In late December we came home, and I didn’t go into the city for another week or so. I slowly crept back on the bus, back to work. I don’t take the subway anymore though. Like so many city people, the subway created horrible visions of being crushed or suffocated or worse. These days I don’t take the subway because I don’t remember the lines, and I don’t care to relearn them.
The 20-minute bus ride into the city never felt OK again. Aside from the fact that the bus was horrible and stuffy and crammed with mean Orthodox Jews (not to stereotype, but all Orthodox Jews are mean towards non-Orthodox Jews, and I always feel they have some laser vision where they can tell I’m the most hated object of all in the Orthodox world: the secular, atheist!, non-Zionist Jew), the Lincoln Tunnel was a constant source of mild panic attacks. If traffic was slow in the tunnel, as it always was during rush hour, everyone became visibly nervous until about 2003. People shuffled and clenched their fists.

Problems and tasks:
(a) According to the commuting passage, why does the narrator no longer take the subway these days?
(b) List each way the commuting passage says people reacted when traffic was slow in the Lincoln Tunnel.
Rely on the commuting passage alone to answer.

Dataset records
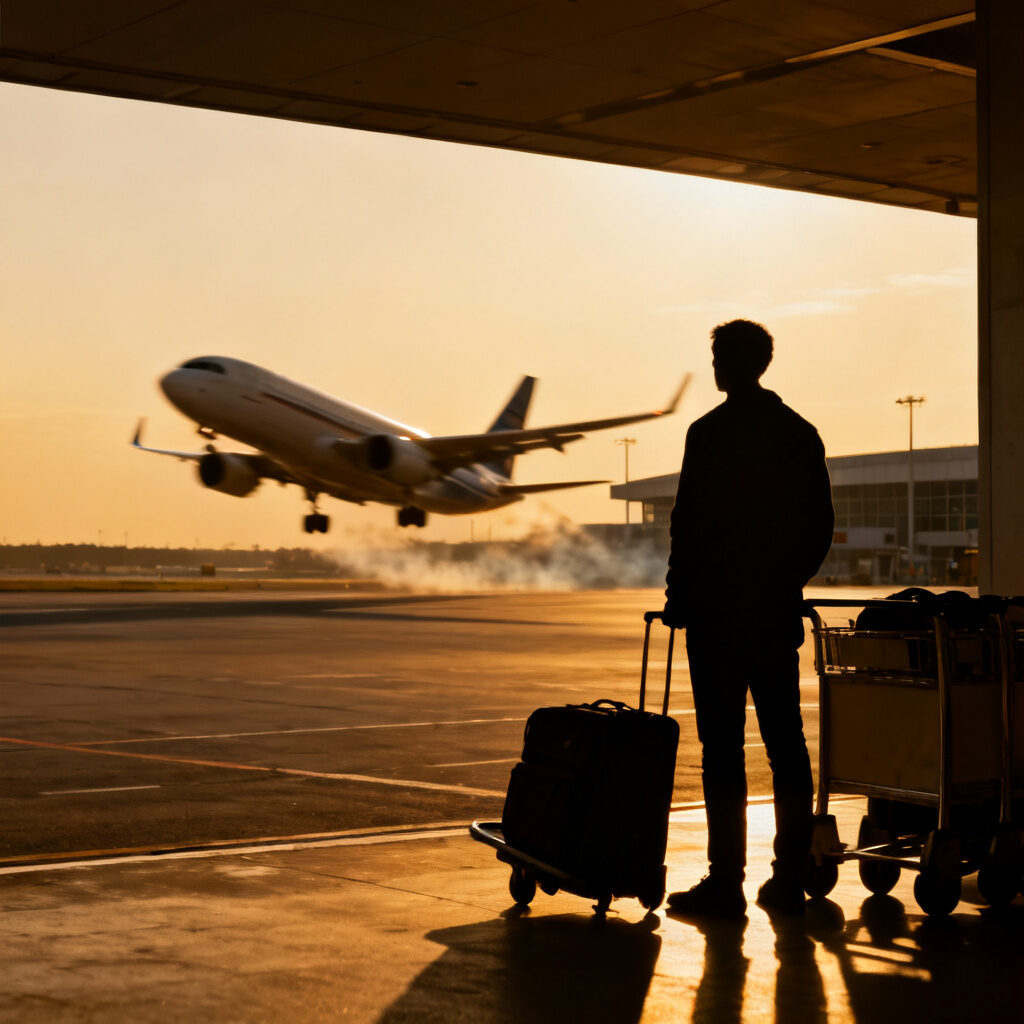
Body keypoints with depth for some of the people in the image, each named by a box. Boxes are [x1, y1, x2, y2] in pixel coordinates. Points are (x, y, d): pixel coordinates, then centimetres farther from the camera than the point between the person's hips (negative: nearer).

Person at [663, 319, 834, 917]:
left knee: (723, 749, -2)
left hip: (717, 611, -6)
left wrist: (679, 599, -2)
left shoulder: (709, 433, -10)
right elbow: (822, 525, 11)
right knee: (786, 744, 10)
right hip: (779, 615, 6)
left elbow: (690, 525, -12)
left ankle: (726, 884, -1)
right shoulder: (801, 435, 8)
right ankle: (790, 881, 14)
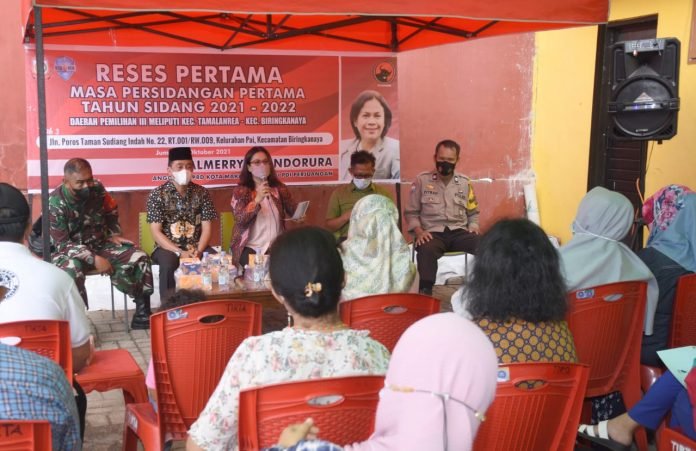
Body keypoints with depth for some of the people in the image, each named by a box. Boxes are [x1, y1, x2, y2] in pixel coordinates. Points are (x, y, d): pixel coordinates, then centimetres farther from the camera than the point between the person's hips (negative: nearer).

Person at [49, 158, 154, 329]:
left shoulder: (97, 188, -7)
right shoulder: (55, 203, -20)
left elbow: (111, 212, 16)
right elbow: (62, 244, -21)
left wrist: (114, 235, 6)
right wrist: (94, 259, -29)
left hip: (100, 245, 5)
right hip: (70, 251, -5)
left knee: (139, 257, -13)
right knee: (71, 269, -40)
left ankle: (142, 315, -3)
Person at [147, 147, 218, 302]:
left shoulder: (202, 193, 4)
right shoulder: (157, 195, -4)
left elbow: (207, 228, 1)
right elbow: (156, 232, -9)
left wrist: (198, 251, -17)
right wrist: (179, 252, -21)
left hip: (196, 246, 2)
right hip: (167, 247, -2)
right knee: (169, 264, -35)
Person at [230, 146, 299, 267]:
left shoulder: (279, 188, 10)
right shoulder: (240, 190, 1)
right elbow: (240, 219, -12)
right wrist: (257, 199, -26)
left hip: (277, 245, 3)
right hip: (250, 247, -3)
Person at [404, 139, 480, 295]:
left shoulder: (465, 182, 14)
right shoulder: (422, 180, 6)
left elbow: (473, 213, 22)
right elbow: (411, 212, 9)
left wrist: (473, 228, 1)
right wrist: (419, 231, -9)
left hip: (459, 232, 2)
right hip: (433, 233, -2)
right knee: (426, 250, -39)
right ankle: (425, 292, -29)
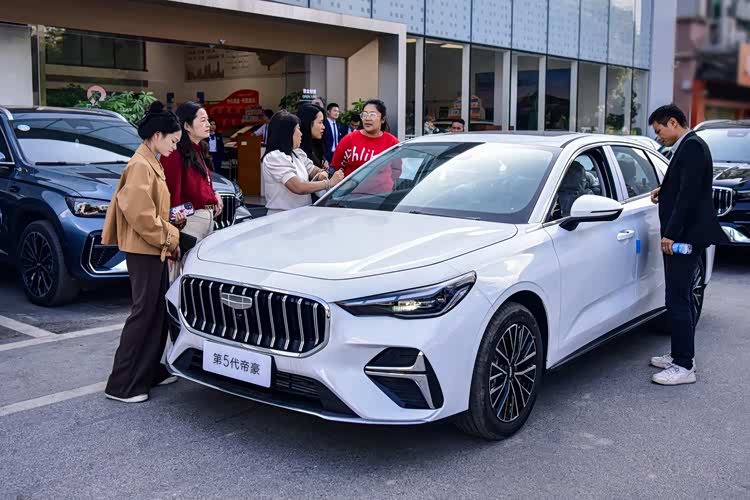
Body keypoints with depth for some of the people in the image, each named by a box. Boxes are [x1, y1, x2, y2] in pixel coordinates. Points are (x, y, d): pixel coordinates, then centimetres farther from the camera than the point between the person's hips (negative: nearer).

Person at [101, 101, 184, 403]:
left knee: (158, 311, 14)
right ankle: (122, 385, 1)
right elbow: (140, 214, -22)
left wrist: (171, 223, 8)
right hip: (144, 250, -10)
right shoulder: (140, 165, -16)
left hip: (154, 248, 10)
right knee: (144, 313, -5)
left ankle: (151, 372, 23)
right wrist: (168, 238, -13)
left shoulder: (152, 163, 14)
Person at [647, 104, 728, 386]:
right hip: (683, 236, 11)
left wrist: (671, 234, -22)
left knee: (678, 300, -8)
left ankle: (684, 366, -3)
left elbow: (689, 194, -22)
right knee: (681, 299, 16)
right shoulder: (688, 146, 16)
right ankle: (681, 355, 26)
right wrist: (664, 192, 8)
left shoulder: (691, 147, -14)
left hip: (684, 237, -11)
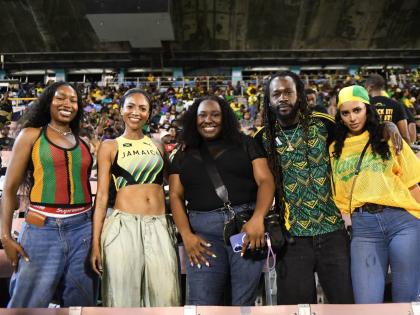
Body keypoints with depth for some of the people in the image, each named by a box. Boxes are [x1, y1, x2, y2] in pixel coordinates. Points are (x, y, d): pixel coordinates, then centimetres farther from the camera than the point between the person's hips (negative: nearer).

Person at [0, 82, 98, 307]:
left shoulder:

==

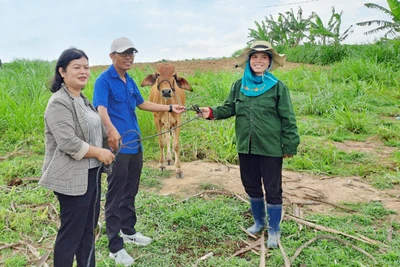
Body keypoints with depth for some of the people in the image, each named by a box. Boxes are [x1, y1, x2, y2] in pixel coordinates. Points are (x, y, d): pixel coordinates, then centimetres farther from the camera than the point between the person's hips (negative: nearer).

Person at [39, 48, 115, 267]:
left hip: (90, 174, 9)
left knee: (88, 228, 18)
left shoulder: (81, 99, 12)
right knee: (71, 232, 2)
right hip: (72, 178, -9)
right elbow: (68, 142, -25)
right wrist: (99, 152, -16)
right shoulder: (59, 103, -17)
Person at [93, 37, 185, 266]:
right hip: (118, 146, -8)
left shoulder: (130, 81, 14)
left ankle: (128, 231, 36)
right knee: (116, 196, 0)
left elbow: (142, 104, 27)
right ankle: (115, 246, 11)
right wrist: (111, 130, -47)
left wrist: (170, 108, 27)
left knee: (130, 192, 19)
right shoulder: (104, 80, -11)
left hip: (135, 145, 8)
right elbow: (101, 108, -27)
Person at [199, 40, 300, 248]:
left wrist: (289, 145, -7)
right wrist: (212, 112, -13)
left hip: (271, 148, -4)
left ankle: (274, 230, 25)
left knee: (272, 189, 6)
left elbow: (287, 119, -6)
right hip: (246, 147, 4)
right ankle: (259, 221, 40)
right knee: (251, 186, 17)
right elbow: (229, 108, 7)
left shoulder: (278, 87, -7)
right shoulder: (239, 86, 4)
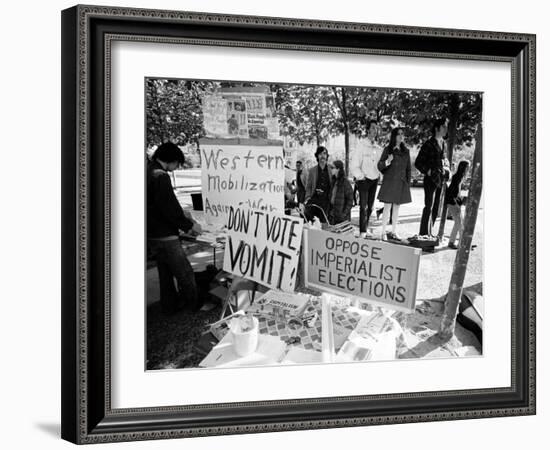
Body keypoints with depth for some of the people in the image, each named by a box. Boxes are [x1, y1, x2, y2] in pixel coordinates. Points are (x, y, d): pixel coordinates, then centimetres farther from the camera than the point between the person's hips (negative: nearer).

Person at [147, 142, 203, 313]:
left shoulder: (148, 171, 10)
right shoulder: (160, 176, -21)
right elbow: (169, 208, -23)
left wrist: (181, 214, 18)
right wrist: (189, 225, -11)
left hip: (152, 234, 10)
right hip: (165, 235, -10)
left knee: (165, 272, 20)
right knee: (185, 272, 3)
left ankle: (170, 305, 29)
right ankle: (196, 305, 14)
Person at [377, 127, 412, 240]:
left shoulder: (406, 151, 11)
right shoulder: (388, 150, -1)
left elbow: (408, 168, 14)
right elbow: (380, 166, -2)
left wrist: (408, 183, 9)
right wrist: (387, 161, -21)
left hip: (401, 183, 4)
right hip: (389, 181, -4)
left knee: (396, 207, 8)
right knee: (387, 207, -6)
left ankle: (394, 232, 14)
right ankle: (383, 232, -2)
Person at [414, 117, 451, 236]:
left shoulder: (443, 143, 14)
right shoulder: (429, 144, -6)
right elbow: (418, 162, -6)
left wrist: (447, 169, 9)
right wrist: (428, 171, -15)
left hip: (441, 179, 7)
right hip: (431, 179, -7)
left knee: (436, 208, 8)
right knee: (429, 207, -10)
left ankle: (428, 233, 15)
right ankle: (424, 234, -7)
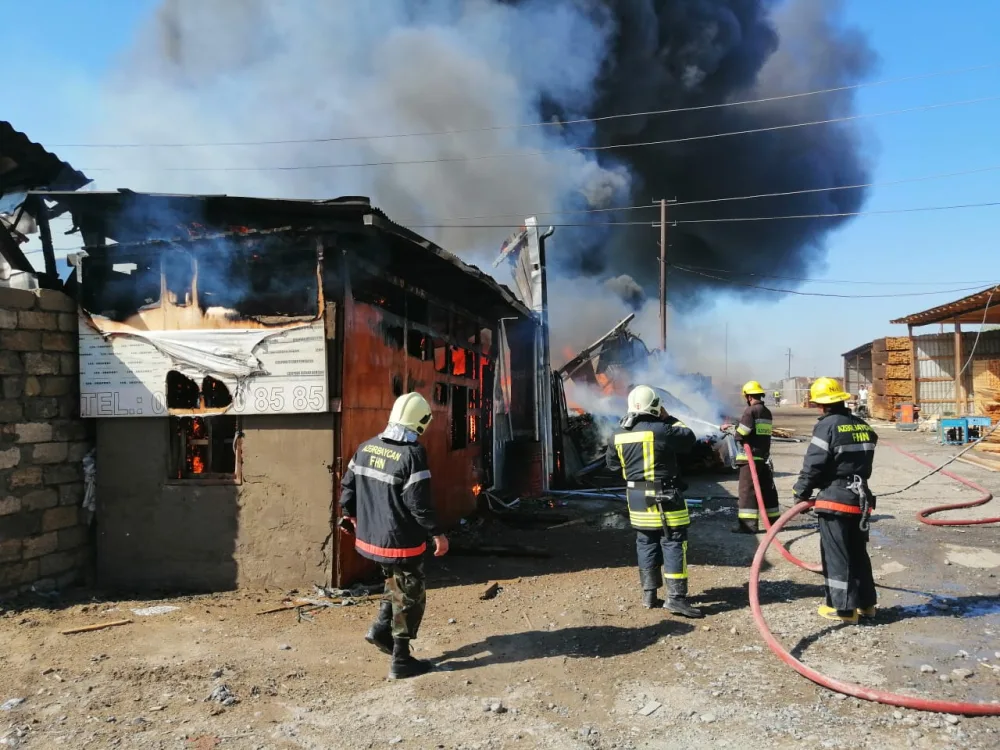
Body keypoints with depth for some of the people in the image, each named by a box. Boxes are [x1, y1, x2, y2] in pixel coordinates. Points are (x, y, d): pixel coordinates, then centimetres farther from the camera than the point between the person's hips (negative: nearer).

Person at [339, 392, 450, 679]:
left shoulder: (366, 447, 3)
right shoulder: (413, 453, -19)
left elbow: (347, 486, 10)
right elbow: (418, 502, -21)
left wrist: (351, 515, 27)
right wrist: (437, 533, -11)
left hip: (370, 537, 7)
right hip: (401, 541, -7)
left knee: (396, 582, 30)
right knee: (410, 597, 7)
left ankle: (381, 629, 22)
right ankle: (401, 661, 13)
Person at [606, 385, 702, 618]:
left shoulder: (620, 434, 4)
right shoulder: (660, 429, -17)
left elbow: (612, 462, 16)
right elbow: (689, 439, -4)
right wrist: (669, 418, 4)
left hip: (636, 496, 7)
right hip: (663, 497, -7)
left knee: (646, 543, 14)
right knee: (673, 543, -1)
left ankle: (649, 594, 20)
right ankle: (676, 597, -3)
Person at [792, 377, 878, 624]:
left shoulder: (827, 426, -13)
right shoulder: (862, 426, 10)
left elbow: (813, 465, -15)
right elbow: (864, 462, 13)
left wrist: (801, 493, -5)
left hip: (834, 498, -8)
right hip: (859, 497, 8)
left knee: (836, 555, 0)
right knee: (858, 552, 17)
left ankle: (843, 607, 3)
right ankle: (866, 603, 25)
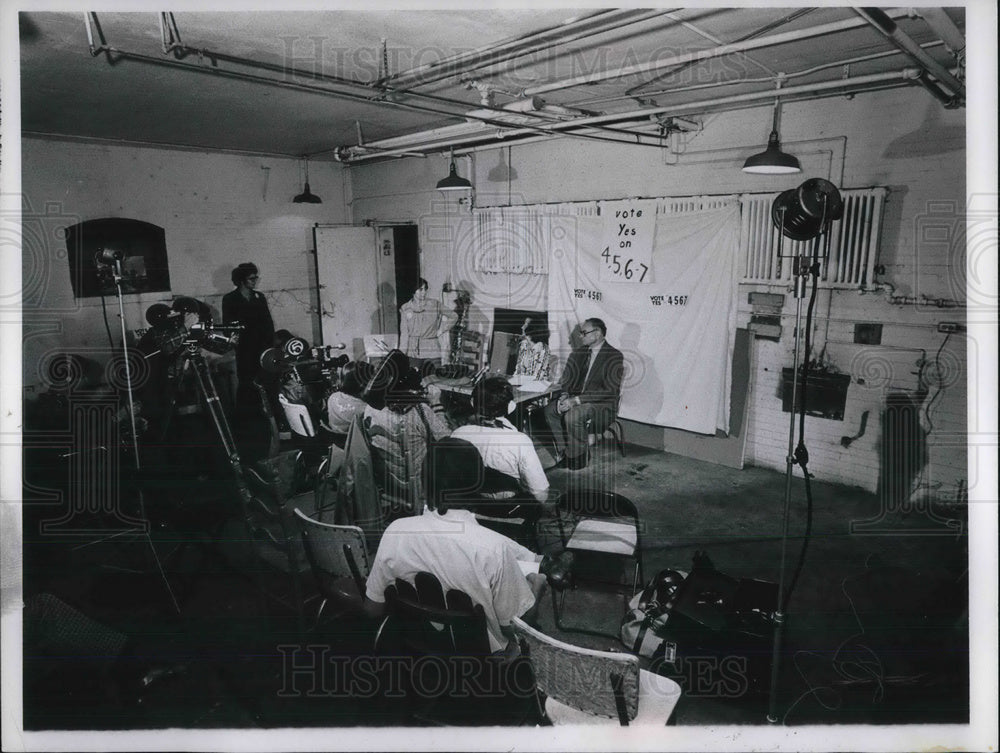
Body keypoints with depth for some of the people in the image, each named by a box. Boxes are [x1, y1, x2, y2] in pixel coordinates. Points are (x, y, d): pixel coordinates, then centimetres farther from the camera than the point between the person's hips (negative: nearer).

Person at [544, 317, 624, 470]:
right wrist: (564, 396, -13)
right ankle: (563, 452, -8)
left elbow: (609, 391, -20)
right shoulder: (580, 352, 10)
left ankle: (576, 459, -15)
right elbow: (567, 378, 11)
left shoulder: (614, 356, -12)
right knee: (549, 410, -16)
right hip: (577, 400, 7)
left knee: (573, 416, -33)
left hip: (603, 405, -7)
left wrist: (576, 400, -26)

Solutions to the tasks:
(a) The narrator no longer remembers the lines and doesn't care to relearn them.

(b)
- They became visibly nervous.
- They shuffled.
- They clenched their fists.